The knight and his squire are men of faith, constantly commending themselves to God’s protection. In addition to his lance and sword, the knight also keeps his rosary beads handy.

Despite his delusional tendencies, Don Quixote is no middling theologian, as when he tells Sancho, “God alone knows the times and the seasons, and, for him, there is neither past nor future: All is present.” It would appear that Cervantes knew his St. Thomas Aquinas.

The knight also instructs his squire in the ways of divine Providence:

 “I must tell you that there is no such thing as fortune in the world. Nothing that happens here below, whether of good or evil, comes by chance, but by the special disposition of Providence.” He describes God’s peace as “a precious legacy ... a jewel without which neither in heaven nor on earth can there be any happiness.”

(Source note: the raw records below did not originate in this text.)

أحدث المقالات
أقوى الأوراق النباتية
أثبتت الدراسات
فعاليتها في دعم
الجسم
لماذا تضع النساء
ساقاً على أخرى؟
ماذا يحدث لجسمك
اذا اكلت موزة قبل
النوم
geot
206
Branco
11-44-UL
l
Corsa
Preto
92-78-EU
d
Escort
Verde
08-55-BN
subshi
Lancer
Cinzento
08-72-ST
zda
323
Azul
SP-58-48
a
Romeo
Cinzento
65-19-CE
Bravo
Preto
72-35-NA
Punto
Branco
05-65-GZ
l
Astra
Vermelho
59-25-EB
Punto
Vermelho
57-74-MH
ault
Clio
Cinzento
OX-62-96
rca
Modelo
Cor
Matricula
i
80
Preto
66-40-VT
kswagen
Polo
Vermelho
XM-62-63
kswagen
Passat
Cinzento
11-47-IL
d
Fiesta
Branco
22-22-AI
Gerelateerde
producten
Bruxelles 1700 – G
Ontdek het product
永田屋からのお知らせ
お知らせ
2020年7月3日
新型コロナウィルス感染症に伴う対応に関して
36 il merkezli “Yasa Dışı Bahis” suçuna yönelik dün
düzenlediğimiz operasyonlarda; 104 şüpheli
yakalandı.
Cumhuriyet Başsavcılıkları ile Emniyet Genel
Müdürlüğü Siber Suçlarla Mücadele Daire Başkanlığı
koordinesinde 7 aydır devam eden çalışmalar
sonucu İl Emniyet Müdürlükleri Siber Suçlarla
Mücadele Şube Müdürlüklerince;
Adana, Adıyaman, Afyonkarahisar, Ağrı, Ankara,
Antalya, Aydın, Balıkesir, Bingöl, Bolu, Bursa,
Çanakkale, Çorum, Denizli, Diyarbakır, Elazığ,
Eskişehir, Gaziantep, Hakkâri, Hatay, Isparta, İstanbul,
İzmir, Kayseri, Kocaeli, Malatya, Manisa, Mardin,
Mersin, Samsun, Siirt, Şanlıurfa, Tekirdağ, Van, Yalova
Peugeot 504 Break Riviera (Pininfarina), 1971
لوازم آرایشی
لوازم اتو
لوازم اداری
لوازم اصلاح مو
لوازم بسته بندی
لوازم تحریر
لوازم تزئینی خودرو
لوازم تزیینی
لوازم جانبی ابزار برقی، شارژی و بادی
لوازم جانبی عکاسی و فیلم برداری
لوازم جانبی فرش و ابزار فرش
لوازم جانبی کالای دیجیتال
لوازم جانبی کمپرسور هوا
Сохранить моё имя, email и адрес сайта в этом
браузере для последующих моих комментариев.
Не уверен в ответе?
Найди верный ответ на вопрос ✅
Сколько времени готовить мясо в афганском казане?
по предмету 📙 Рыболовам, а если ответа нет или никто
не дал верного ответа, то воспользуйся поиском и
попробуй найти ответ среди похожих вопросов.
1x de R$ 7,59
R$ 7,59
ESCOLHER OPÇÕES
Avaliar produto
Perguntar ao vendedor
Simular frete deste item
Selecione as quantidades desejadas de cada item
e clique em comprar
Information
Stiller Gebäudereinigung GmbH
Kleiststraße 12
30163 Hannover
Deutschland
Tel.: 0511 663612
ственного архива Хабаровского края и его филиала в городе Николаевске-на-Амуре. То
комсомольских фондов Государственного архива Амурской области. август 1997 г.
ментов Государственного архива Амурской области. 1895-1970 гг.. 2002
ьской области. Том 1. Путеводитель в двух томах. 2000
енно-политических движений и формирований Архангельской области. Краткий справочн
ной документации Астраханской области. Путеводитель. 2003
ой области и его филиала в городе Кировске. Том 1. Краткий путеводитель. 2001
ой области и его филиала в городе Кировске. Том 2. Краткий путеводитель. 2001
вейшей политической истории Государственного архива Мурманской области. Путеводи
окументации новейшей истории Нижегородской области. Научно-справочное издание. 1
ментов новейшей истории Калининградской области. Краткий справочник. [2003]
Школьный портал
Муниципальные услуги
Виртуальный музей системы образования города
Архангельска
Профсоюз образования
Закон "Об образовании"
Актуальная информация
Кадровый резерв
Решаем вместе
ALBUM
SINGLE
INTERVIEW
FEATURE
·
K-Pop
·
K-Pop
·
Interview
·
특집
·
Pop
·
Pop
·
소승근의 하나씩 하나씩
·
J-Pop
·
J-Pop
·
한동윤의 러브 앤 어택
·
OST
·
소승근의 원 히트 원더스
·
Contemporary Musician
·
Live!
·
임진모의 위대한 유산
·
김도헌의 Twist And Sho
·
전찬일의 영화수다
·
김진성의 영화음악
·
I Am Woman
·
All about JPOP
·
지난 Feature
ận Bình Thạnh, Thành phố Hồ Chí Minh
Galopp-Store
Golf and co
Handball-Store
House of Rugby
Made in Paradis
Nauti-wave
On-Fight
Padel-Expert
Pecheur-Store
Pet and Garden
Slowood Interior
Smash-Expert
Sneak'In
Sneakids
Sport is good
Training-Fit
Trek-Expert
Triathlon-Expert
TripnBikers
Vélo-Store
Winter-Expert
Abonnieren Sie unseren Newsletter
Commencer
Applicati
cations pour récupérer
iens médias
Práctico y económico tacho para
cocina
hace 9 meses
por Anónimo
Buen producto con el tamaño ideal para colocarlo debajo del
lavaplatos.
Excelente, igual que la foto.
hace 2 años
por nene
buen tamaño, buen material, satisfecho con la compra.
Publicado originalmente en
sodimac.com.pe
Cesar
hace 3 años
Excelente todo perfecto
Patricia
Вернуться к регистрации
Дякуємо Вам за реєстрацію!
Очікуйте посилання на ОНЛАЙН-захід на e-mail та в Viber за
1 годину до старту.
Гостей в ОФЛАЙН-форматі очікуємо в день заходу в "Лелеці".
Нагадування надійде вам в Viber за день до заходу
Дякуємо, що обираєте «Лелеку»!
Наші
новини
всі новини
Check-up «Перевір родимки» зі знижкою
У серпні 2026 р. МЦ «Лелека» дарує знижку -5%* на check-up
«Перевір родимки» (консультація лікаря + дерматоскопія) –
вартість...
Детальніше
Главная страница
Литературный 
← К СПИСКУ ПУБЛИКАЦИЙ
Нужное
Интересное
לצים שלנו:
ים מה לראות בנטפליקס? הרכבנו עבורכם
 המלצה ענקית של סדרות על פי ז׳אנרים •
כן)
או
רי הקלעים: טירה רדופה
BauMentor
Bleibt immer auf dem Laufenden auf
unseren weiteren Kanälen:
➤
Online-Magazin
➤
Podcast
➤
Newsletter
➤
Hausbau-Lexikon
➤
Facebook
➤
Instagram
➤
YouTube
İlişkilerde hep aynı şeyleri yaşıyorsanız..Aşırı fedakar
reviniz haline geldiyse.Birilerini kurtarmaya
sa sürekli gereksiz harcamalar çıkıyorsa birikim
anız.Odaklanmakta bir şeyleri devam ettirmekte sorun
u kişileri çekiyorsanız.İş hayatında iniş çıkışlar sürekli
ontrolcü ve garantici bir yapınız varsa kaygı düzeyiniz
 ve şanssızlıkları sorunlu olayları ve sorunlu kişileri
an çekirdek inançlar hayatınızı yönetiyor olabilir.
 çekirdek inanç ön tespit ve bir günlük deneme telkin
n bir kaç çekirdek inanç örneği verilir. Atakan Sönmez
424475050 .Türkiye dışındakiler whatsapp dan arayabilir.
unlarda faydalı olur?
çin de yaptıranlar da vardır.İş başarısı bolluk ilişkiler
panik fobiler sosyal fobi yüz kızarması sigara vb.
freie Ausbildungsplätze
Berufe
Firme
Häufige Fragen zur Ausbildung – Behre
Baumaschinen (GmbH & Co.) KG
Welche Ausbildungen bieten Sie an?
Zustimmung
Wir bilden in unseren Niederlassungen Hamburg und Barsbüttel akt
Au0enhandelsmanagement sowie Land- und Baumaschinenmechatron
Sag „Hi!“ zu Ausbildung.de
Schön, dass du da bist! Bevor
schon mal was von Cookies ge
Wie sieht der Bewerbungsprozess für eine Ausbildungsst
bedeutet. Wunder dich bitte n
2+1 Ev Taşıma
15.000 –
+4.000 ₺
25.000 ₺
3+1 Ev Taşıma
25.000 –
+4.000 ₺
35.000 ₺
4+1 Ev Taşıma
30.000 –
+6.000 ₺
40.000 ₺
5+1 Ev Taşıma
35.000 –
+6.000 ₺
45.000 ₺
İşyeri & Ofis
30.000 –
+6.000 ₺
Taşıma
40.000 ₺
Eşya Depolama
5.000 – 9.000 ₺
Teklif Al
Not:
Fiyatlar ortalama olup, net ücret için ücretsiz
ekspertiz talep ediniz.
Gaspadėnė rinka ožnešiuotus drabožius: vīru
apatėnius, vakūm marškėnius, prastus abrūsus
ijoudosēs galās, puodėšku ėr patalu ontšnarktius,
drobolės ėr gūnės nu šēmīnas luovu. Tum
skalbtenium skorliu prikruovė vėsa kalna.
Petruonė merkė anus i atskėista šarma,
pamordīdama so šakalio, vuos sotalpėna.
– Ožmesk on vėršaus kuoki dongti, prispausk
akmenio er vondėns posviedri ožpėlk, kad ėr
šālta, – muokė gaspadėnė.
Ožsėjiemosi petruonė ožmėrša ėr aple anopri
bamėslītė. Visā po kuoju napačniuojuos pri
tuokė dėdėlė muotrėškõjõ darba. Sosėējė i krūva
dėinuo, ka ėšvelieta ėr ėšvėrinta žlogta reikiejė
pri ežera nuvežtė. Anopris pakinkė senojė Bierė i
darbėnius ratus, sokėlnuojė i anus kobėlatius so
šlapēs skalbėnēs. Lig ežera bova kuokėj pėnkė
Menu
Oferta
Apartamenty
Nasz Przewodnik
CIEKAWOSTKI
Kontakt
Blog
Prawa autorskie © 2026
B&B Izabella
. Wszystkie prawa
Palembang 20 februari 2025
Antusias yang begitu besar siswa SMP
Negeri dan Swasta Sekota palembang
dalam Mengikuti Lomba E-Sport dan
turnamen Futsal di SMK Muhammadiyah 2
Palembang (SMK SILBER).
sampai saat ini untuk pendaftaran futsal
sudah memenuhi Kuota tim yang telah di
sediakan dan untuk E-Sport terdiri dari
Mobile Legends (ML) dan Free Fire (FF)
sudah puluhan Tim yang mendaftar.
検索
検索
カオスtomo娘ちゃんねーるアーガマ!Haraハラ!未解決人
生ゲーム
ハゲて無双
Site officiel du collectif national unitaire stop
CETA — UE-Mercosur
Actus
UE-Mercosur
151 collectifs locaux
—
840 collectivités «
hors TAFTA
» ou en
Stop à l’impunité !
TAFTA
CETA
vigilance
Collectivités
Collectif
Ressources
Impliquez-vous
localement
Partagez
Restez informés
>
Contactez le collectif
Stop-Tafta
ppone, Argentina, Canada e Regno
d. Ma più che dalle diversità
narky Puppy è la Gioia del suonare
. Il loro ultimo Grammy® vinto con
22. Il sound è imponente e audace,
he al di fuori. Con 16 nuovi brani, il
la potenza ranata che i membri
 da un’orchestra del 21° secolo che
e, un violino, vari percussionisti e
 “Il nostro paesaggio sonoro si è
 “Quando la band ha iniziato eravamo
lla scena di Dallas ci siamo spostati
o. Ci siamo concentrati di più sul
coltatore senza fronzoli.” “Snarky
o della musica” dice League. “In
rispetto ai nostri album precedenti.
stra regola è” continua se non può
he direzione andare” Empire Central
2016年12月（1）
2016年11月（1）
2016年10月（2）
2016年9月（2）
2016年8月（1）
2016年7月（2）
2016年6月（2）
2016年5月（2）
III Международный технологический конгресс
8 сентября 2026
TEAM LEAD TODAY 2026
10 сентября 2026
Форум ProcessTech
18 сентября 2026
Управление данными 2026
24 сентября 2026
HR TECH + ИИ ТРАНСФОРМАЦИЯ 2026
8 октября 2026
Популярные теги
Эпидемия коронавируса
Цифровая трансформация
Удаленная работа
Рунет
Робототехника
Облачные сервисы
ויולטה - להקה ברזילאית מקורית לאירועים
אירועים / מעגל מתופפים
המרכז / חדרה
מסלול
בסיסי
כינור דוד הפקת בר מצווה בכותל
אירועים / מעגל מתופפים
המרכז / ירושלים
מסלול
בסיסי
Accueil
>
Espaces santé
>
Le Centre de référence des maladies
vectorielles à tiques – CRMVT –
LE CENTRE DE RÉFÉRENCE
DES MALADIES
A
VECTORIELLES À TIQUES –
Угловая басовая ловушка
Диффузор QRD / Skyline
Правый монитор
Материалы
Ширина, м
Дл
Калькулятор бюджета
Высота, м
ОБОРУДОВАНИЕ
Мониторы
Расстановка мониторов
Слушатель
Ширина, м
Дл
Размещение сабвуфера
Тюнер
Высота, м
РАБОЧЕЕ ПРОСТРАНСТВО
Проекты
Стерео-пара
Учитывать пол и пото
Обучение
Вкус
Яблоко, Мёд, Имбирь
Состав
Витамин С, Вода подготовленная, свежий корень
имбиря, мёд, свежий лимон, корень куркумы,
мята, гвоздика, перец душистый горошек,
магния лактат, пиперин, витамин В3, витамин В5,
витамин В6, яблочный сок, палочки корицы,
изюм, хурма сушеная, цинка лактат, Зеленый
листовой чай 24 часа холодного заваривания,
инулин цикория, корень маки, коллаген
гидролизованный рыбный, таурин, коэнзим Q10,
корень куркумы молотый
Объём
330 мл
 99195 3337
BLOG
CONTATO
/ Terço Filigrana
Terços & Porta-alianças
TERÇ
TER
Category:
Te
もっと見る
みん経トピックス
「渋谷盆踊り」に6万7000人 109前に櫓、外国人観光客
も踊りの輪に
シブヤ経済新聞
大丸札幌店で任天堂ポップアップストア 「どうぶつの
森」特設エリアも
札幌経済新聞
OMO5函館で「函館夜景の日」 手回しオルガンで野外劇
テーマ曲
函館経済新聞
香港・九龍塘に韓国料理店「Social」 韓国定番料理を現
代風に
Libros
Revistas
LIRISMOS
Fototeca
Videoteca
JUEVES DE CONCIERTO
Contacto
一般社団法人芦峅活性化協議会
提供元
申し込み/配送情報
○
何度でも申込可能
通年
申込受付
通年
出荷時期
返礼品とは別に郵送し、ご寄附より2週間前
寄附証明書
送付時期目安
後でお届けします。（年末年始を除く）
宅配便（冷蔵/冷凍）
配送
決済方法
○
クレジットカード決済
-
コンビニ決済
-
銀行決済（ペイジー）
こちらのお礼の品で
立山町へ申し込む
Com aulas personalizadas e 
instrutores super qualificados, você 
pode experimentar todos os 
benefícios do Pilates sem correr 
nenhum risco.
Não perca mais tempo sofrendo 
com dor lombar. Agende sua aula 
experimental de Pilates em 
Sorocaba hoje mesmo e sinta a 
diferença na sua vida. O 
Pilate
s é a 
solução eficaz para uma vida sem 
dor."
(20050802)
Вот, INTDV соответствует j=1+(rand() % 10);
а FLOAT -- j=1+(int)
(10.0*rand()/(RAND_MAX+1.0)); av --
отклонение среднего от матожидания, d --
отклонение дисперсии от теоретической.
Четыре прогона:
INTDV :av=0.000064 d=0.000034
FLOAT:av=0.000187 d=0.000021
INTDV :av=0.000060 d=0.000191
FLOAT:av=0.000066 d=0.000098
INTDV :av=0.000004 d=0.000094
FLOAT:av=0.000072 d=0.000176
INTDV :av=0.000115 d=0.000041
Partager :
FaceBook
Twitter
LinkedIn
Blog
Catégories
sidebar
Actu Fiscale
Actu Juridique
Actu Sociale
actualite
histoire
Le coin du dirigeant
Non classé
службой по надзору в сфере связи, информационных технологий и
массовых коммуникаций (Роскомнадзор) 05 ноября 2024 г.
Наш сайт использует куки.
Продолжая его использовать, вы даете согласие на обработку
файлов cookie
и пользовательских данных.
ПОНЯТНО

From these passages and many others, it’s clear that Cervantes was a well-catechized Catholic of his day.

As time runs out for the feeble knight, he returns to his village, where he falls ill. Before he dies, he is delivered from his madness, which he credits to God’s power. His death, “after he had received all the sacraments,” plunges his household and Sancho Panza into deep mourning — a sadness shared by the legions of readers of Don Quixote.

F. Douglas Kneibert writes from Sedalia, Missouri.